Vivitar 450mm f4.5 mirror lens insanity

Discussion in 'Nikon' started by jay_hector, Jul 11, 2007.

  1. I've thought the Vivitar Series 1 450mm f4.5 mirror lens might be fun to play
    with and so I watched an ebay auction last night that had this mint example
    going for just under 400 bucks with 1/2 hour to go. I figured they were worth
    about 200 bucks. I just looked at the auction (320134479139) to see what it
    sold for and I just about had a heart attack: $1042.00! With patience you could
    get a nice MF 300 2.8 with a TC14b for under that price. I happen to like the
    Nikkor 500mm F8.0 so I'm a mirror lens fan, but I've never heard this lens is
    anything special. What is going on? Another example of ebay fever at work?

    "This lens was another failure in the marketplace, and relatively few were sold due almost entirely to the high price (over $770 in 1986, or over $1,100 US today!). The reason for its excellent close-focus performance, and high price, was the unusual use of aspherical plastic elements in its design. But such elements cost ten times what a non-aspheric element costs to manufacture, and that adds quickly to the cost of these lenses."

    "In summary, the early Vivitar Series I lenses offered a unique series of fast prime lenses and unusual professional quality zooms. These lenses are still unique today, justifying their cult status."

    I'm guessing there are collectors out there that collect these lenses and since the lens was never used it probably got a little premium over a used sample.
  3. Jay, you might want to try the Tokina 500mm f/8.0 mirror lens in a Nikon mount. Right now there are two on ebay with bidding at under $70 each.

    I've used the Nikon 500mm mirror lens, which I found to be no sharper and have no better color rendition than the Tokina 500mm. Also, the Tokina is much smaller and lighter than the Nikkor- you can use it hand-held:
  4. I had one of these in very good to excellent condition for years. It was supposed to be a f/4.5 but a little factor called a "t-stop" actually made it more functionally an f/7 lens. Mirror lens designs, whether solid "cat" or not lose light while being bounced from mirror to mirror even though their physical f stop may be a given aperture. The Vivitar 450mm lost (to me) an unacceptable 1 and 1/3 stop of light making the extra bulk and weight not worth it. When I buy an f/4.5 I want an f/4.5. I sold it on ebay, for how much I don't recall, but I did get my money back. Just get a cheap refractor lens which pretty much gives you the f stop that it is labeled with. Mirror lenses are great backup lenses ( I owned several of them at different times) but as a primary lens, refractors are overall better. Mirror lenses are good for those who need the OCCASIONAL super telephoto and don't want to devote a ton of money, space and energy hauling it around, but a good refractor -whether zoom or prime is much more versatile.
  5. Yes, the issue is the relative scarcity of these lenses and their apparent popularity among a certain group of collectors. Over $1000 still sounds surprisingly high, however, as in recent months these have generally gone for $700-800 (bargain!)

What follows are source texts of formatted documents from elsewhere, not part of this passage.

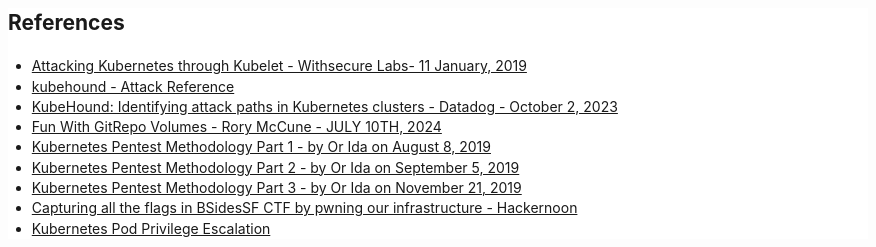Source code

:## References

- [Attacking Kubernetes through Kubelet - Withsecure Labs- 11 January, 2019](https://labs.withsecure.com/publications/attacking-kubernetes-through-kubelet)
- [kubehound - Attack Reference](https://kubehound.io/reference/attacks/)
- [KubeHound: Identifying attack paths in Kubernetes clusters - Datadog - October 2, 2023](https://securitylabs.datadoghq.com/articles/kubehound-identify-kubernetes-attack-paths/)
- [Fun With GitRepo Volumes - Rory McCune - JULY 10TH, 2024](https://raesene.github.io/blog/2024/07/10/Fun-With-GitRepo-Volumes/)
- [Kubernetes Pentest Methodology Part 1 - by Or Ida on August 8, 2019](https://www.cyberark.com/resources/threat-research-blog/kubernetes-pentest-methodology-part-1)
- [Kubernetes Pentest Methodology Part 2 - by Or Ida on September 5, 2019](https://www.cyberark.com/resources/threat-research-blog/kubernetes-pentest-methodology-part-2)
- [Kubernetes Pentest Methodology Part 3 - by Or Ida on November 21, 2019](https://www.cyberark.com/resources/threat-research-blog/kubernetes-pentest-methodology-part-3)
- [Capturing all the flags in BSidesSF CTF by pwning our infrastructure - Hackernoon](https://hackernoon.com/capturing-all-the-flags-in-bsidessf-ctf-by-pwning-our-infrastructure-3570b99b4dd0)
- [Kubernetes Pod Privilege Escalation](https://labs.bishopfox.com/tech-blog/bad-pods-kubernetes-pod-privilege-escalation)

    If you are interested in a mirror lens I guess I'll disagree (mildly) with Eric's suggestion. I own both Tokina and Tamron 500mm. mirror lenses and the Tamron is easily superior. Maybe it's just sample variation, but the fact is that Tokina really endeavored to make their lens extremely tiny compared to others, and I'm pretty sure that this was achieved at the cost of some performance quality.
  6. Thanks for the comments about the Vivitar. Like I said, I'm a fan of the Nikkor reflex and have used one for over 30 years. Regardless of some saying it's not the greatest lens, the Nikkor opened the door for me to professional sports photography and I have had many published shots with it, including this one , which was the first shot I sold to Road & Track.